Norwest Mortgage Inc. is leading the way as lenders scurry to form business alliances with real estate brokerage companies.

Sources say the Des Moinesbased lender is close to signing its second joint-venture agreement with a broker, Baird & Warner, Chicago.

Norwest officials declined to comment. Baird & Warner executives did not return phone calls.

Last year, Norwest formed a joint venture with Long & Foster Realty, Fairfax, Va.

Norwest has also been in discussions with John L. Scott Real Estate, a Bellevue, Wash., real estate broker, said Jerry L. Moon, an executive vice president at the realty company. The broker is also holding preliminary talks with Washington Mutual Savings.

Others in Market

Among the other major real estate companies mentioned as considering joint ventures or partnerships with lenders are Allen Tate Co., a Charlotte, N.C., broker. Gundaker Realtors, St. Louis, recently formed a venture with Mercantile Bank, also in St. Louis.

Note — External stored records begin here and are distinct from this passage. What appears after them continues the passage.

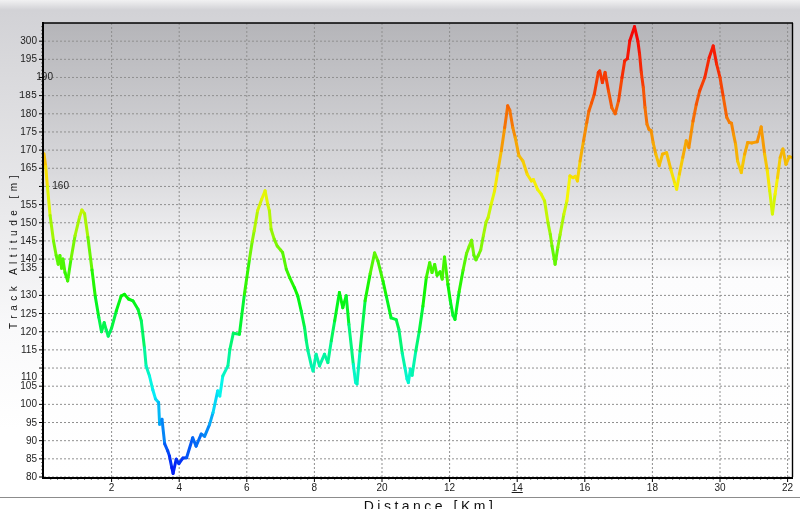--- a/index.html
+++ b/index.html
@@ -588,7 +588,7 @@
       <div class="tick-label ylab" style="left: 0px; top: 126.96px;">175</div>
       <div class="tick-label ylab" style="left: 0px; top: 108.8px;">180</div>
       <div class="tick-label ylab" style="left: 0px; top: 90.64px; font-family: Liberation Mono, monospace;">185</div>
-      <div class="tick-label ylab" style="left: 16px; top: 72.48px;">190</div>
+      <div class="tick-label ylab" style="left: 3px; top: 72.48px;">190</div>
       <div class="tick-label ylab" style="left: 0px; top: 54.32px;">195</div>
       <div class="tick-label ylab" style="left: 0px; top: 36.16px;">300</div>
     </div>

Lenders said they are hungry to find new means of originating loans now that refinance activity has wilted.

And real estate brokers have seen a greater share of commissions from home sales paid out to hot-shot agents, leaving less profits. That has forced many to search for new forms of fee income, industry insiders said.

Peter J. Wissinger, a Norwest executive vice president, said "far more than a dozen" real estate companies have approached the lender about forming joint ventures. And he said many lenders were out searching for joint venture deals.

"I think everyone is talking," he said. "The word 'clamor' would not be an exaggeration."

Profits could be extensive from such lending arrangements. John L. Scott, for example, sold 12,500 houses last year, worth $3.2 billion.

Peter Hunt, chairman of Master Mortgage Corp., Chicago, estimated that a quarter of the nation's top real estate companies will have a joint venture with a lender by the end of the year.

Advantages Listed

Mr. Hunt said joint ventures were a quick way for brokers to get into mortgage lending. By linking up with a large lender, real estate outfits ensure that they will get a wider menu of loan products and the expertise to make mortgages successfully.

Lenders and brokerage companies do not seem very concerned about the Real Estate Settlement Procedures Act. Despite pending Respa rule changes that may come as soon as this month, joint-venture talk is still bubbling.

Without knowing how the rules will change, "it will be difficult for companies to know the most efficient way to set up these programs," said Susan E. Johnson, executive director, Real Estate Services Providers Council, a Washington lobbying group.